§ **Provided entries**:
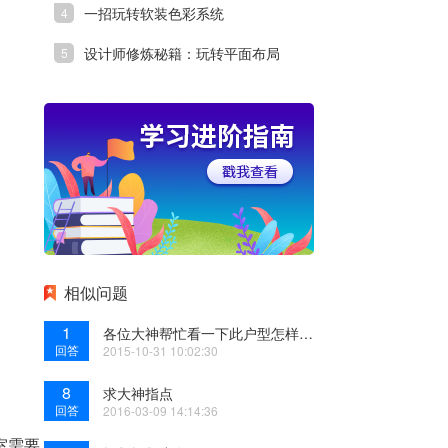
一招玩转软装色彩系统
设计师修炼秘籍：玩转平面布局
相似问题
1
各位大神帮忙看一下此户型怎样布局比较合理
回答
2015-10-31 10:02:30
8
求大神指点
回答
2016-03-09 14:14:36
室需要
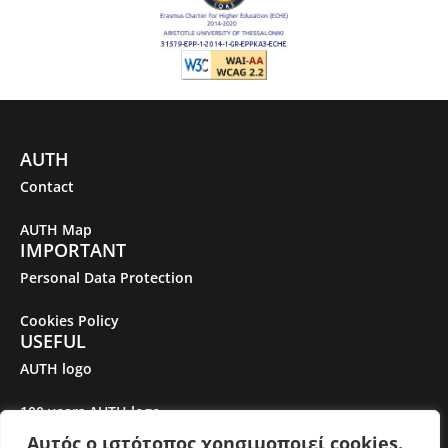
AUTH
Contact
AUTH Map
IMPORTANT
Personal Data Protection
Cookies Policy
USEFUL
AUTH logo
100 years AUTH logo
Αυτός ο ιστότοπος χρησιμοποιεί cookies.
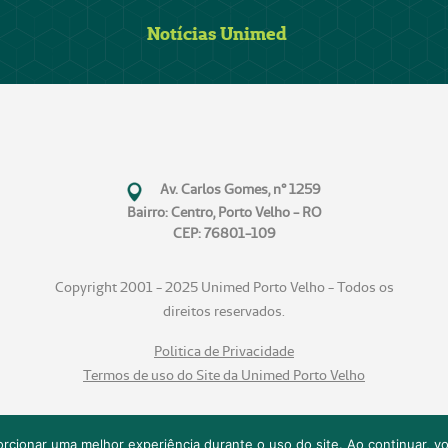
Notícias Unimed
Av. Carlos Gomes, n° 1259
Bairro: Centro, Porto Velho - RO
CEP: 76801-109
Copyright 2001 - 2025 Unimed Porto Velho - Todos os
direitos reservados.
Politica de Privacidade
Termos de uso do Site da Unimed Porto Velho
cionar uma melhor experiência durante o uso do site. Ao continuar, 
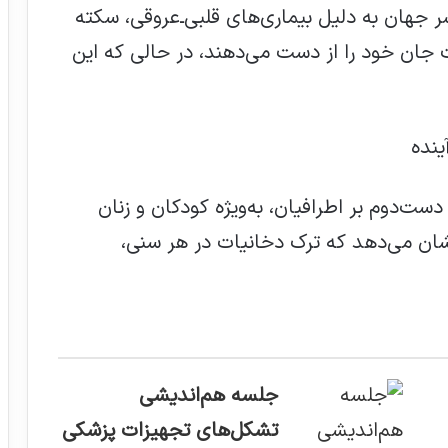
ر جهان به دلیل بیماری‌های قلبی‌ـ‌عروقی، سکته
 جان خود را از دست می‌دهند، در حالی که این
ینده
ست‌دوم بر اطرافیان، به‌ویژه کودکان و زنان
نشان می‌دهد که ترک دخانیات در هر سنی،
جلسه هم‌اندیشی
تشکل‌های تجهیزات پزشکی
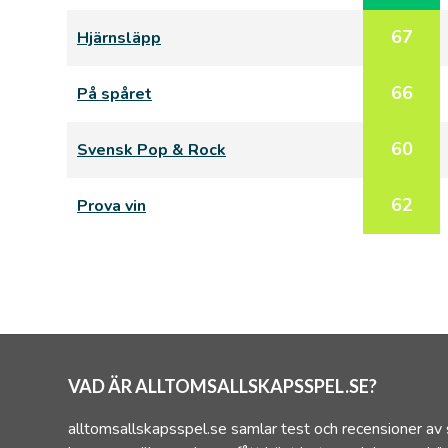
67
Hjärnsläpp
66
På spåret
60
Svensk Pop & Rock
62
Prova vin
VAD ÄR ALLTOMSALLSKAPSSPEL.SE?
alltomsallskapsspel.se samlar test och recensioner av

§ **Task description**:
Return every line of text from the five items above, unchanged and in the same order, leaving out the pictures.

§ **Output for this exercise**:
一招玩转软装色彩系统
设计师修炼秘籍：玩转平面布局
相似问题
1
各位大神帮忙看一下此户型怎样布局比较合理
回答
2015-10-31 10:02:30
8
求大神指点
回答
2016-03-09 14:14:36
室需要
AUTH
Contact
AUTH Map
IMPORTANT
Personal Data Protection
Cookies Policy
USEFUL
AUTH logo
100 years AUTH logo
Αυτός ο ιστότοπος χρησιμοποιεί cookies.
Notícias Unimed
Av. Carlos Gomes, n° 1259
Bairro: Centro, Porto Velho - RO
CEP: 76801-109
Copyright 2001 - 2025 Unimed Porto Velho - Todos os
direitos reservados.
Politica de Privacidade
Termos de uso do Site da Unimed Porto Velho
cionar uma melhor experiência durante o uso do site. Ao continuar, 
ر جهان به دلیل بیماری‌های قلبی‌ـ‌عروقی، سکته
 جان خود را از دست می‌دهند، در حالی که این
ینده
ست‌دوم بر اطرافیان، به‌ویژه کودکان و زنان
نشان می‌دهد که ترک دخانیات در هر سنی،
جلسه هم‌اندیشی
تشکل‌های تجهیزات پزشکی
67
Hjärnsläpp
66
På spåret
60
Svensk Pop & Rock
62
Prova vin
VAD ÄR ALLTOMSALLSKAPSSPEL.SE?
alltomsallskapsspel.se samlar test och recensioner av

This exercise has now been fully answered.